◆ EXCERPT PROVIDED:
*-*-*

Trex Game with CNN
In this article, I created a model that plays Trex Game. I need to explain that, this model is not a Reinforcement Learning (RL) model. It is a simple CNN model that predicts objects and keyboard actions.
Content:
1) Getting Data
2) Train a CNN Model
3) Test the Trained Model in Game
Getting Data
First I started with getting data. In order to do that, I used some libraries;
import keyboard
import uuid
import time
from PIL import Image
from mss import mss
Using the library called keyboard I saved my action for example "up", "down" and "right".
To import that, first, the library must be installed:
pip install keyboard
Using this library called mss, I can record my screen for the game. When I run all lines, I'll switch the game screen and the model that is trained with the data I got, will predict action according to images. Also, this library (mss) helps me to cut off some areas in the screen. Thus, the model can only focuses on determined area. But at the first, this library must be installed like others. For that:
pip install mss
After import libraries, I will set coordinates of the game, because in the screen there are a lot of useless stuff, in order to remove them I will determine some coordinates using Paint :)
mon = {"top":370,
"left":700,
"width":200,
"height":145}
Using the library called mss, I can easily cut off the area that I want the model to see only. Therefore I defined mss
sct = mss()
Now, I will create a function that I will use for recording.
i = 0
def record_screen(record_id, key):
global i # I will use this i inside and outside of the function. (I have an other i)
i += 1
print(f"{key}, {i}") #key: char of keyboard, i: num of press for char
img = sct.grab(mon)
im = Image.frombytes("RGB", img.size, img.rgb)
im.save(f"data/img/{key}_{record_id}_{i}.png")
After this record function, I need to define an other function for the exit. When I want to exit in recording, I will press "esc" and then the exit function will be called.
For that:
is_exit = False
def exit():
global is_exit
is_exit = True
keyboard.add_hotkey("esc", exit)
After all, I can set last stuff. Here I will define
record_id = uuid.uuid4()
while True:
if is_exit: break
try:
if keyboard.is_pressed(keyboard.KEY_UP):
record_screen(record_id=record_id, key="up")
time.sleep(0.1)
elif keyboard.is_pressed(keyboard.KEY_DOWN):
record_screen(record_id=record_id, key="down")
time.sleep(0.1)
elif keyboard.is_pressed("right"):
record_screen(record_id=record_id, key="right")
time.sleep(0.1)
except RuntimeError: continue
Now, I am ready to get data in game.
2) Train a CNN Model
In this content, I will train a CNN model using the data I got. The model will predict keyboard actions according to images. For example, if the model recognizes a cactus, the action will be "UP", or if the model recognizes a bird, the action will be "DOWN" or "UP". In order to take place that, first I start with that import libraries.

*-*-*

◆ REQUIREMENT 1: Transcribe the records starting from their first line and stopping after the line that contains "-0.013357, 0.591921, 0.417083]]", with both of those lines included.
The Trex game article and the records below come from unrelated sources.

*-*-*

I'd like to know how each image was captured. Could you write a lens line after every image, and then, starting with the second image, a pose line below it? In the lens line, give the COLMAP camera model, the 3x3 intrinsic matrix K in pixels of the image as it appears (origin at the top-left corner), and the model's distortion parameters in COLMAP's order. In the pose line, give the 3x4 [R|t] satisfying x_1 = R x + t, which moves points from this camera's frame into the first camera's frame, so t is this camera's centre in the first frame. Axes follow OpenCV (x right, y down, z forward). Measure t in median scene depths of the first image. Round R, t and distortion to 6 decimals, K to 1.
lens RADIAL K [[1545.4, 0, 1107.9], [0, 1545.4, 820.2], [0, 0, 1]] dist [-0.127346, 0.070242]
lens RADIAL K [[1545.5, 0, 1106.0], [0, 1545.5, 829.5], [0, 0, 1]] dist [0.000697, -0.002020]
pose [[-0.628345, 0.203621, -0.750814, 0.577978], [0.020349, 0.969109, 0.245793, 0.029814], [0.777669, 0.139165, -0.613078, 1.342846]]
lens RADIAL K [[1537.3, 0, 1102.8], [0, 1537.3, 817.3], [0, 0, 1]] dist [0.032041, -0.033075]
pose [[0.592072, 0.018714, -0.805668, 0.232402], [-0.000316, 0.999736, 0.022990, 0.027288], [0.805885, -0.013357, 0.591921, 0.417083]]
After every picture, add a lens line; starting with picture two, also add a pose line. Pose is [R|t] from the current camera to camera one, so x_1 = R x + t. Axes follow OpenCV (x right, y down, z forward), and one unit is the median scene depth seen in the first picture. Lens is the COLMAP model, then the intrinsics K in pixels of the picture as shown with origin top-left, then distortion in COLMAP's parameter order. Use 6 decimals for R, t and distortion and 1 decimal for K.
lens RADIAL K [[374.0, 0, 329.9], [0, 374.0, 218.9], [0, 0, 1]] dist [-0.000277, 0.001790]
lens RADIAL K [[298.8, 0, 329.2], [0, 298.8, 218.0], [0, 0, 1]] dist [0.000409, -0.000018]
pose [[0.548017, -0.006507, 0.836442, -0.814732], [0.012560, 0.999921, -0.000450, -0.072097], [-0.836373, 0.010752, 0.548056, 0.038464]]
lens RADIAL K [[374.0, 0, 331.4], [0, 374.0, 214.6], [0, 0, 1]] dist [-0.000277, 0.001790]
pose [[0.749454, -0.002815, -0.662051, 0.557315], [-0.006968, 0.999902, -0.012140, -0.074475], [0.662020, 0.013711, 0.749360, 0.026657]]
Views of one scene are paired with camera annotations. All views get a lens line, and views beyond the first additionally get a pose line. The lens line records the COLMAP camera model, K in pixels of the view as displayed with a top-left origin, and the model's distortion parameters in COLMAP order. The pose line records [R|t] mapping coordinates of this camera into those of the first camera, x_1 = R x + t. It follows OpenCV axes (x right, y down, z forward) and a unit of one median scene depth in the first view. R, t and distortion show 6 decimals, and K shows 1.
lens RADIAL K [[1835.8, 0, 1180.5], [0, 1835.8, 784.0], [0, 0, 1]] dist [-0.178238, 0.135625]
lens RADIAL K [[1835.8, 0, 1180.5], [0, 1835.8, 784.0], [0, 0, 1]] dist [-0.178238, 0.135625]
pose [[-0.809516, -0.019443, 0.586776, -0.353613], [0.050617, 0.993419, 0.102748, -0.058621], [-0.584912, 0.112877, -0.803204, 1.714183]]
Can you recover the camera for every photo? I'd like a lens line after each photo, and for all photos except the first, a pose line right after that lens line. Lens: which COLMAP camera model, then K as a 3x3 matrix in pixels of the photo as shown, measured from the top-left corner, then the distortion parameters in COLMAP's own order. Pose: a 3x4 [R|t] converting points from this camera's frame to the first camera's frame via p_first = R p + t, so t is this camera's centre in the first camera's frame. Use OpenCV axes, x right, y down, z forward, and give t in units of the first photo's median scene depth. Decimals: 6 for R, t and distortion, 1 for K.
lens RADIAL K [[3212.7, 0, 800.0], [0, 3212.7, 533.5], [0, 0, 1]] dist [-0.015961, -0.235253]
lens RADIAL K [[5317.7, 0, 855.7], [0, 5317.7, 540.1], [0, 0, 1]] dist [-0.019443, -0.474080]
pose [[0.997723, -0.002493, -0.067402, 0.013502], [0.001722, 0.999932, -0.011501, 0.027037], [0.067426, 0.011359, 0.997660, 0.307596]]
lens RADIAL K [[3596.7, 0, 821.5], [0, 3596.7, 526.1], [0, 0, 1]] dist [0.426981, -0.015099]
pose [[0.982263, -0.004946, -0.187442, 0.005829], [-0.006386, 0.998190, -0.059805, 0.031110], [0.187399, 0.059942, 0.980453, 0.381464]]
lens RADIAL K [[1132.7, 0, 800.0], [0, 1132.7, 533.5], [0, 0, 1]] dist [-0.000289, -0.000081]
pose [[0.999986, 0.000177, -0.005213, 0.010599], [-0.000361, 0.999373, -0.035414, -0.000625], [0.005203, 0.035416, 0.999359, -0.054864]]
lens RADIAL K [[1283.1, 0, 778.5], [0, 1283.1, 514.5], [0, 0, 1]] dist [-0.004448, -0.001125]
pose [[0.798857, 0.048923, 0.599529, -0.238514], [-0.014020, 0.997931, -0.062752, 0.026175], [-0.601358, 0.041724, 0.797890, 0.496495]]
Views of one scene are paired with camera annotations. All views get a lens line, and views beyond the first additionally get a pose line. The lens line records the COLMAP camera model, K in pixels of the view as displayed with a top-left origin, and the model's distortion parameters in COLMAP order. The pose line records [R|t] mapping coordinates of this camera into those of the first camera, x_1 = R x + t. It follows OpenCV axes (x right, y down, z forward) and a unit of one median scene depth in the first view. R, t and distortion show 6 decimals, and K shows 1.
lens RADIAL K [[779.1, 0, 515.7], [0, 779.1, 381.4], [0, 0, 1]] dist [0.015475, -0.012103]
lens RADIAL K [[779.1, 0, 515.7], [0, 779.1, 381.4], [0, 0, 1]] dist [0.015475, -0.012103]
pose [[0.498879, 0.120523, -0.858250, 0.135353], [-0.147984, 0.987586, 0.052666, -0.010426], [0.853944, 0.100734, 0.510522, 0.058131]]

*-*-*

◆ REQUIREMENT 2: Restate word for word the passage of the Trex game article that begins at the words "except RuntimeError: continue" and stops after the words "that import libraries.".

◆ ANSWER BOX 1:
I'd like to know how each image was captured. Could you write a lens line after every image, and then, starting with the second image, a pose line below it? In the lens line, give the COLMAP camera model, the 3x3 intrinsic matrix K in pixels of the image as it appears (origin at the top-left corner), and the model's distortion parameters in COLMAP's order. In the pose line, give the 3x4 [R|t] satisfying x_1 = R x + t, which moves points from this camera's frame into the first camera's frame, so t is this camera's centre in the first frame. Axes follow OpenCV (x right, y down, z forward). Measure t in median scene depths of the first image. Round R, t and distortion to 6 decimals, K to 1.
lens RADIAL K [[1545.4, 0, 1107.9], [0, 1545.4, 820.2], [0, 0, 1]] dist [-0.127346, 0.070242]
lens RADIAL K [[1545.5, 0, 1106.0], [0, 1545.5, 829.5], [0, 0, 1]] dist [0.000697, -0.002020]
pose [[-0.628345, 0.203621, -0.750814, 0.577978], [0.020349, 0.969109, 0.245793, 0.029814], [0.777669, 0.139165, -0.613078, 1.342846]]
lens RADIAL K [[1537.3, 0, 1102.8], [0, 1537.3, 817.3], [0, 0, 1]] dist [0.032041, -0.033075]
pose [[0.592072, 0.018714, -0.805668, 0.232402], [-0.000316, 0.999736, 0.022990, 0.027288], [0.805885, -0.013357, 0.591921, 0.417083]]

◆ ANSWER BOX 2:
except RuntimeError: continue
Now, I am ready to get data in game.
2) Train a CNN Model
In this content, I will train a CNN model using the data I got. The model will predict keyboard actions according to images. For example, if the model recognizes a cactus, the action will be "UP", or if the model recognizes a bird, the action will be "DOWN" or "UP". In order to take place that, first I start with that import libraries.